Isabelle Bournat

la passion Richelieu

La Feuille Volante n° 1106

LA PASSION RICHELIEU Isabelle Bournat – Tertium Éditions.

 

Il s'agit d'une pièce de théâtre, une comédie historique un peu grinçante.

Le rideau se lève sur un Richelieu pas encore cardinal mais simple évêque de Luçon en disgrâce à Avignon après l'assassinat de Concini Il se plaint amèrement de sa santé, de ses furoncles et s'adresse à Dieu pour lui demander la France, rien que cela ! C'est qu'il n'est pas dénué d'ambition cet Armand Duplessis, face à un jeune roi affaibli, valétudinaire, marié trop tôt, hésitant, même si son destin politique semble quelque peu compromis et sa vie menacée, du moins le croit-il. De la bouche du Père Joseph, « l'éminence grise », il apprend que le roi, qui pourtant ne l'aime guère, compte sur lui pour détourner la reine-mère Marie de Médicis, de son projet d'entrer dans Paris après son exil à Blois et de faire ainsi vaciller la royauté.

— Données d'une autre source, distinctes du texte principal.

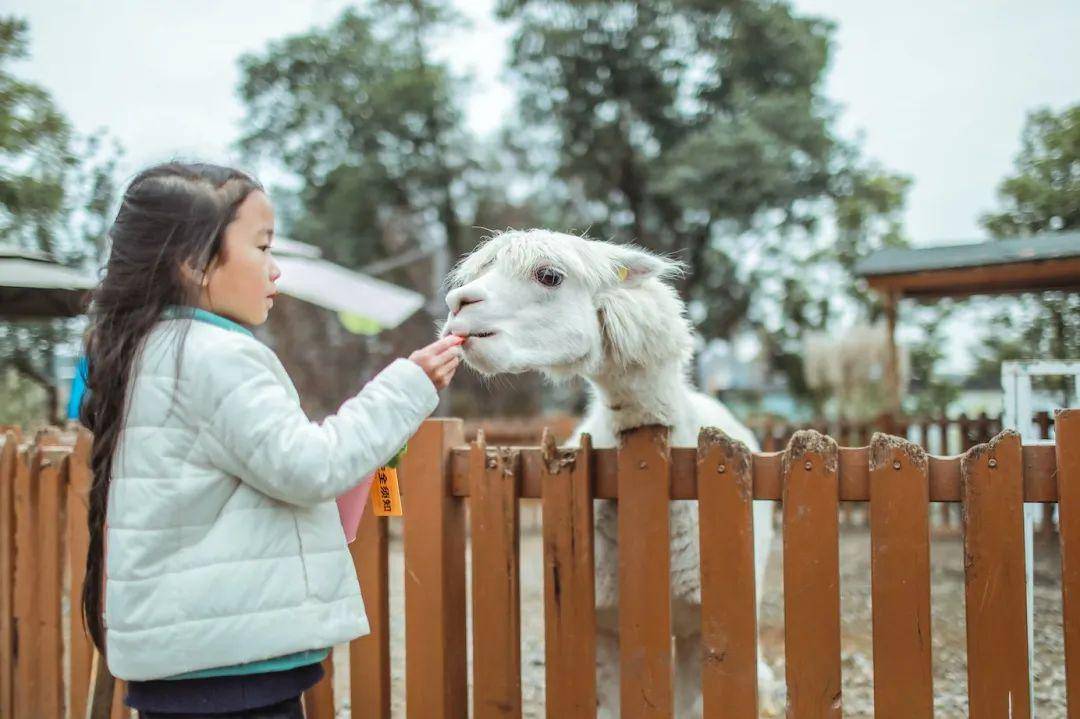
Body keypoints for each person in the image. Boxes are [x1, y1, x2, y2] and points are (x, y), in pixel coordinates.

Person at [79, 162, 463, 718]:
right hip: (230, 671)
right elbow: (310, 467)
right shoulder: (216, 356)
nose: (276, 270)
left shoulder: (147, 350)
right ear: (194, 262)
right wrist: (409, 385)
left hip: (190, 661)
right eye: (261, 248)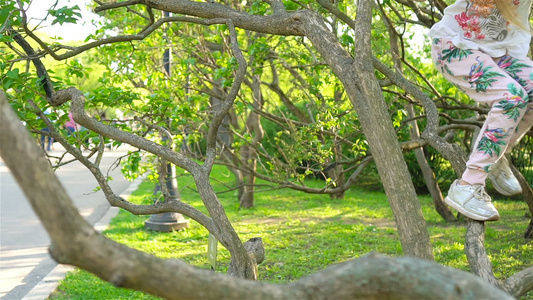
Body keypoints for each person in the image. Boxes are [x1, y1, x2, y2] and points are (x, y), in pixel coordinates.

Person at [428, 0, 533, 221]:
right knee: (512, 98)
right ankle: (467, 186)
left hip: (500, 54)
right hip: (456, 47)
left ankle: (493, 159)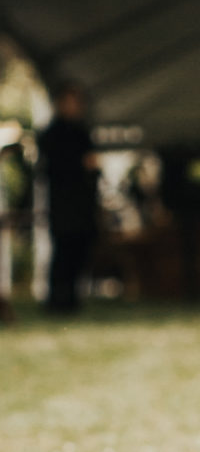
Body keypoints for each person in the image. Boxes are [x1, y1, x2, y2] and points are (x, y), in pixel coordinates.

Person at [37, 82, 100, 313]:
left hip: (83, 205)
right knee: (63, 253)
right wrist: (80, 165)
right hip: (63, 206)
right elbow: (50, 169)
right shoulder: (52, 134)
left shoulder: (82, 132)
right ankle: (57, 301)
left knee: (79, 252)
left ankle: (72, 300)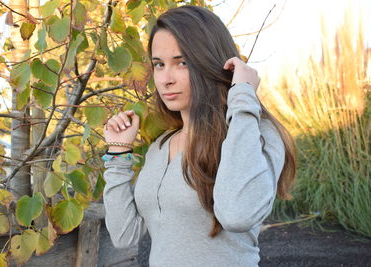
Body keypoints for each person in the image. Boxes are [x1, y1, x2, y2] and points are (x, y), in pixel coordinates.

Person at [102, 5, 296, 267]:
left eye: (182, 63)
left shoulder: (255, 134)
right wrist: (118, 154)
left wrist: (242, 95)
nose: (166, 79)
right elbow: (125, 236)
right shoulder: (161, 146)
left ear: (209, 61)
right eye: (159, 65)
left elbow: (236, 215)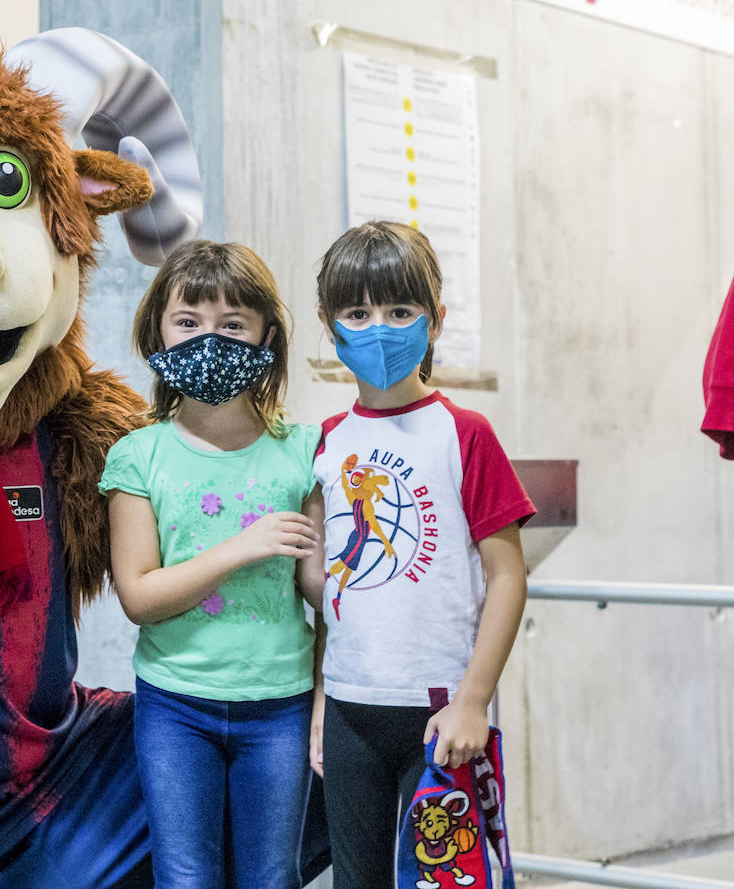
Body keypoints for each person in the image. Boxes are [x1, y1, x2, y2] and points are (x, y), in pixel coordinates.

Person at [307, 221, 534, 887]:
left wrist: (472, 701)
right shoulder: (324, 442)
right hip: (348, 709)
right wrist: (322, 698)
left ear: (435, 320)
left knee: (445, 878)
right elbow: (330, 593)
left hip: (440, 713)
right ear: (329, 326)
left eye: (400, 311)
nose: (378, 329)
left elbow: (508, 577)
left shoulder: (465, 434)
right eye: (357, 314)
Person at [100, 239, 325, 888]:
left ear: (266, 337)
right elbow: (139, 596)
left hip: (281, 706)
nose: (208, 340)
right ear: (158, 332)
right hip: (175, 707)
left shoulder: (307, 451)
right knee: (184, 878)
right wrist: (240, 547)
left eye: (232, 325)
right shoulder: (138, 455)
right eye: (188, 321)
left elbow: (326, 594)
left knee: (272, 878)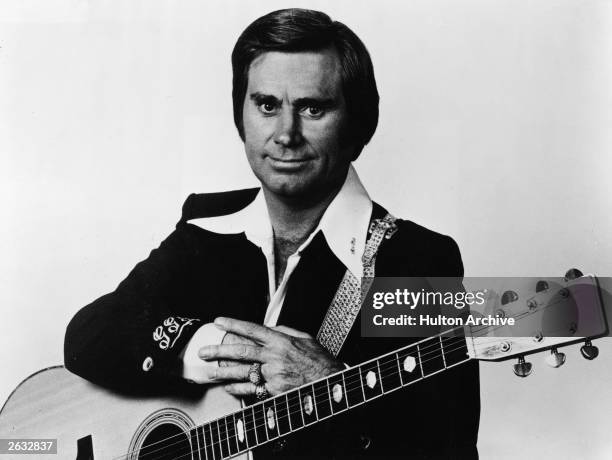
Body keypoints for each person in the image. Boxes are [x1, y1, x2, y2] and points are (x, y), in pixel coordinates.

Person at [64, 8, 480, 459]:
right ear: (240, 118)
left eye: (313, 108)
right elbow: (89, 336)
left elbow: (449, 449)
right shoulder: (206, 225)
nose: (286, 134)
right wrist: (216, 349)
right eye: (267, 105)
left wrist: (332, 388)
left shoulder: (418, 263)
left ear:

Nous voyons un Richelieu sujet aux accès de désespoir, se débattant avec la maladie et la peur du lendemain, alternant avec des périodes d’intenses activités, prêt à se compromettre lui-même plutôt que d'être évincé du pouvoir. En fin diplomate il sera un habile négociateur dans les relations difficiles et tumultueuses entre le roi et sa mère pour finalement, à titre personnel, choisir de servir la couronne. Il est présenté comme un véritable homme d’État, soucieux de la grandeur de son pays, du rayonnement de la France dans l'Europe (déjà) et dans le monde . Il était le protégé de la reine-mère qui l'a fait nommé cardinal mais face aux hésitations du roi, il n'hésitera pas à trahir son ancienne bienfaitrice pour servir la couronne et ainsi devenir le « principal ministre » du roi qui ne peut plus se passer de lui. Lui qui était destiné au métier des armes mais avait dû, pour conserver les bénéfices de l’évêché de Luçon à sa famille, embrasser la carrière religieuse s'emploie, au nom du roi à réduire les protestants, notamment à La Rochelle et à affirmer l'autorité royale à l'intérieur comme à l'extérieur du royaume, à construire le pouvoir absolu, à veiller au prolongement de la dynastie. Son action est des plus paradoxales puisqu'il interdit les duels mais organise les guerres, assoit le pouvoir du roi mais appauvrit le pays.

C'est assez astucieux de la part de l'auteur que d'avoir intégrer dans les personnages M. Gardien qui incarne la conscience de Richelieu, sa face cachée, qui ainsi souligne son côté machiavélique, ses contradictions, sa position entre volonté de durer et d'assurer son pouvoir personnel et celle de se mettre au service de roi et de son pays dans le respect de la religion. Il préparera l’avènement et l’éblouissant règne de Louis XIV. 

Je remercie Babélio et les éditions Tertium de l'avoir permis de découvrit cette oeuvre et cette auteure.